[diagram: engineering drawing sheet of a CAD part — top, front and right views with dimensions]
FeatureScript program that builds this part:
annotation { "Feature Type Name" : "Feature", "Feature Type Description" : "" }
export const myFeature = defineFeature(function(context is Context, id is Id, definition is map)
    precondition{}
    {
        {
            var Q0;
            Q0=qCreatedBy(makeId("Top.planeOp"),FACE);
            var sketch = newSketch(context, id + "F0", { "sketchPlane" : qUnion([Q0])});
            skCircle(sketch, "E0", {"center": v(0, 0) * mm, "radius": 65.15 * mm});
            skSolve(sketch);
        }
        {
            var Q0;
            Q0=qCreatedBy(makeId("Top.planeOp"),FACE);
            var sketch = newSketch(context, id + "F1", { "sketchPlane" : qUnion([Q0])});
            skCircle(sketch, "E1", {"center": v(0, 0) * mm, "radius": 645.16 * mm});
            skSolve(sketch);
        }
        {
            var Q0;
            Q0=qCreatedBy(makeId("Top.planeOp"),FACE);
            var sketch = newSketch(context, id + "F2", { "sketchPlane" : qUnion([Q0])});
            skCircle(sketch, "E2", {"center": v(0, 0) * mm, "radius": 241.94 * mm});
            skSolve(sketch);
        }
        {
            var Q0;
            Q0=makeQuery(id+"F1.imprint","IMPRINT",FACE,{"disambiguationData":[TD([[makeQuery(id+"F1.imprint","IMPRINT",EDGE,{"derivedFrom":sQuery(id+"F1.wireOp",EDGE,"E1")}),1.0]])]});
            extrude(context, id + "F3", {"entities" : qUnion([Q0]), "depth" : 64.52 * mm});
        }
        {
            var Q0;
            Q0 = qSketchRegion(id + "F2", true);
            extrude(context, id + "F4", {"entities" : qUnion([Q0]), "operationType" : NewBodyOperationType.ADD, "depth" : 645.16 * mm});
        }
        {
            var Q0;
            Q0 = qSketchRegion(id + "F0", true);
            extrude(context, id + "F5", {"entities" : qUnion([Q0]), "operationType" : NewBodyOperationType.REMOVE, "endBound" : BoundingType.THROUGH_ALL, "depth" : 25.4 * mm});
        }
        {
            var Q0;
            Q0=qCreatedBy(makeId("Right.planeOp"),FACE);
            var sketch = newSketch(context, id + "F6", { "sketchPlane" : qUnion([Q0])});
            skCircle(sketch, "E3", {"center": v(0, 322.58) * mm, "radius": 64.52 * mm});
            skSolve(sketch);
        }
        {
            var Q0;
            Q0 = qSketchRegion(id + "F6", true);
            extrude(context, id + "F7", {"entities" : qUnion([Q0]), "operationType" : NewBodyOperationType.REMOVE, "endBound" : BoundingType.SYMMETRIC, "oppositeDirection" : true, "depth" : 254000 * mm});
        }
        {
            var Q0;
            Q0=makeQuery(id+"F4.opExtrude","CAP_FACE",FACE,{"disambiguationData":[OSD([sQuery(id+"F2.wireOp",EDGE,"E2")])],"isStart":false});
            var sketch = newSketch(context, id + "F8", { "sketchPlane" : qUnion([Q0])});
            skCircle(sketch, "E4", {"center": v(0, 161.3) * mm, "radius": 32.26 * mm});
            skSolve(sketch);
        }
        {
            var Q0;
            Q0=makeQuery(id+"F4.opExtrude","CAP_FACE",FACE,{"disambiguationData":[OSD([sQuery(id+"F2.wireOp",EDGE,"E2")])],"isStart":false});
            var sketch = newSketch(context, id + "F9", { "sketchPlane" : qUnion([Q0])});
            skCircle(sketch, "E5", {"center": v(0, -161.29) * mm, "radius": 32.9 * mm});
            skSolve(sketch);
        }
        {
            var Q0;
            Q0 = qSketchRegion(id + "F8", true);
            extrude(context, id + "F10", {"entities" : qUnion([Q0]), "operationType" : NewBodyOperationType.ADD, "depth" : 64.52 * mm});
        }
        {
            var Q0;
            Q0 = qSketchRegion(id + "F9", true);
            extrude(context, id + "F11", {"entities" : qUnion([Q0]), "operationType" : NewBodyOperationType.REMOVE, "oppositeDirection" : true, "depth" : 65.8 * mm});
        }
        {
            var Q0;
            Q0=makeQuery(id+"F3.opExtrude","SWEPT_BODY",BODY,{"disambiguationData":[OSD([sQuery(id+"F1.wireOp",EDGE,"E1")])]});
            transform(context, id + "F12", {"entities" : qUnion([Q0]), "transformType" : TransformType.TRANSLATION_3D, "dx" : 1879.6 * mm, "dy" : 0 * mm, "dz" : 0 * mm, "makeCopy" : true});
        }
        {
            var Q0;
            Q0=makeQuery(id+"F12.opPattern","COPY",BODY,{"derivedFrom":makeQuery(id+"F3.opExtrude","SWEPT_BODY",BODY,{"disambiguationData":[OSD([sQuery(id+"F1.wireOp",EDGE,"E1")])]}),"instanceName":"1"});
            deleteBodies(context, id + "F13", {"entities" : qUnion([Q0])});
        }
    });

AUFGABE
Zähle, in wie vielen Zeilen der Einträge oben die Zeichenfolge „qSketchRegion“ vorkommt, und nenne nur diese Zahl. Achte dabei auf Groß- und Kleinschreibung.

LÖSUNG
5